Australia coach Darren Lehmann believes his side have exposed some ‘cracks’ in England’s top-order batting which they will look to widen before the end of this Ashes series.
The tourists’ hopes of regaining the urn were washed away by a rain-affected third Test draw at Old Trafford on Monday which left Ashes-holders England an unassailable 2-0 up with two to play.
But a much improved display saw Australia make a first-innings score of 527 for seven declared, which included captain Michael Clarke’s superb 187, after they’d been bowled out for just 128 first time around in a crushing 347-run second Test defeat at Lord’s.
In the hosts nail-biting 14-run first Test win at Trent Bridge, England’s Ian Bell made a hundred and he did so again at Lord’s where young opener Joe Root weighed in with 180.
However, it was a different story at Old Trafford where Kevin Pietersen’s 113 was all about helping England avoid the follow-on.
“The first two Tests, Root got a big hundred and Bell’s made a couple,” said Lehmann. “But we’ve shown a couple of cracks in their batting, which is exciting for us as a bowling unit.”
Asked if by that he meant England captain Alastair Cook, Jonathan Trott and Jonny Bairstow – all still searching for a major score this series – the former Australia batsman added: “It’s not just those three.
“We have some great ideas about the other eight batters — which is good.”
Lehmann was understandably delighted by the way Australia, for whom this draw stopped a run of six straight Test defeats, responded to their humiliating loss at Lord’s.
“After Lord’s, it was a real test of character,” he said ahead of Friday’s fourth Test in Durham.
“They passed with flying colours.
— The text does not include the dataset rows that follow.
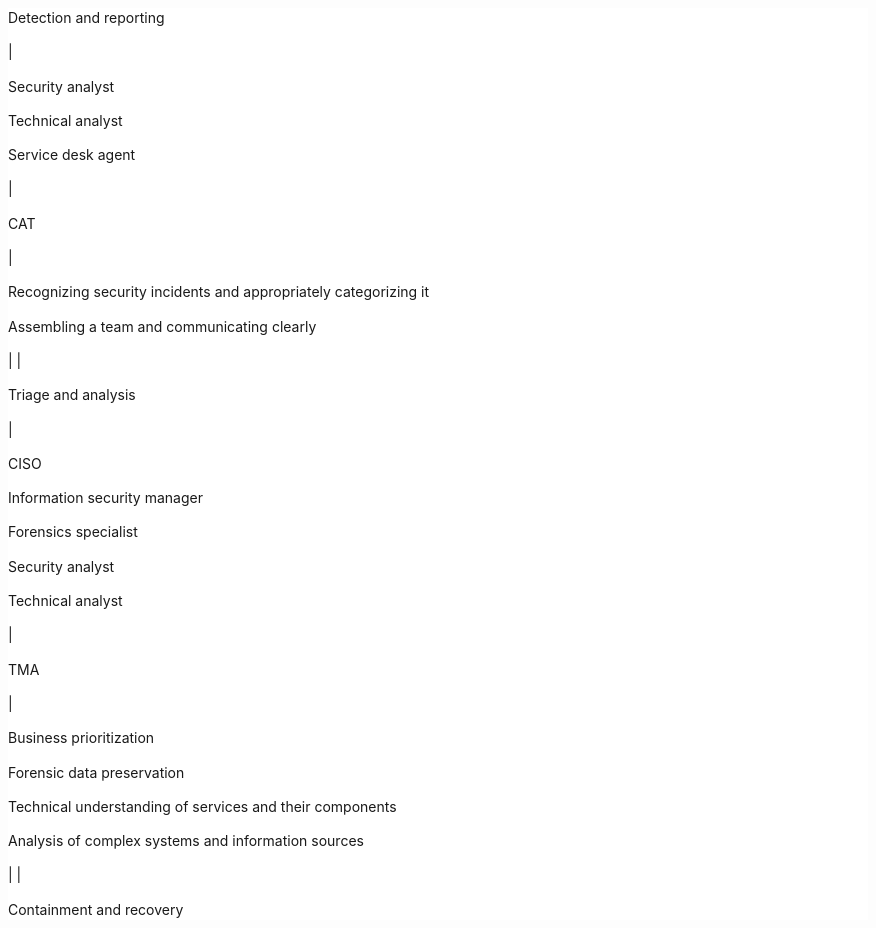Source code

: Detection and reporting

 | 

Security analyst

Technical analyst

Service desk agent

 | 

CAT

 | 

Recognizing security incidents and appropriately categorizing it

Assembling a team and communicating clearly

 |
| 

Triage and analysis

 | 

CISO

Information security manager

Forensics specialist

Security analyst

Technical analyst

 | 

TMA

 | 

Business prioritization

Forensic data preservation

Technical understanding of services and their components

Analysis of complex systems and information sources

 |
| 

Containment and recovery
We dominated the game. We have to repeat that at Durham. Making big runs helps.”
Flower calls for improved use of drs
England coach Andy Flower joined the captains of both sides in calling for improved use of the Decision Review System (DRS) in the remaining two Ashes Tests against Australia.
Once again the use of DRS by the officials this Ashes was a major talking point after yet more contentious rulings in Manchester.
“Firstly umpiring is a very tricky business,” said Flower yesterday. “But I would say that there are very clear protocols to use and to stick to and I think some calm decision-making needs to be made over the next two Tests.”
Sometimes the available technology has contradicted itself and former Zimbabwe batsman Flower added: “I think there are improvements that can be made.
“There are improvements in the use of the technology and the use of experts who know how to use the technology that could make a difference to getting better results.”
Published in The Express Tribune, August 7th, 2013.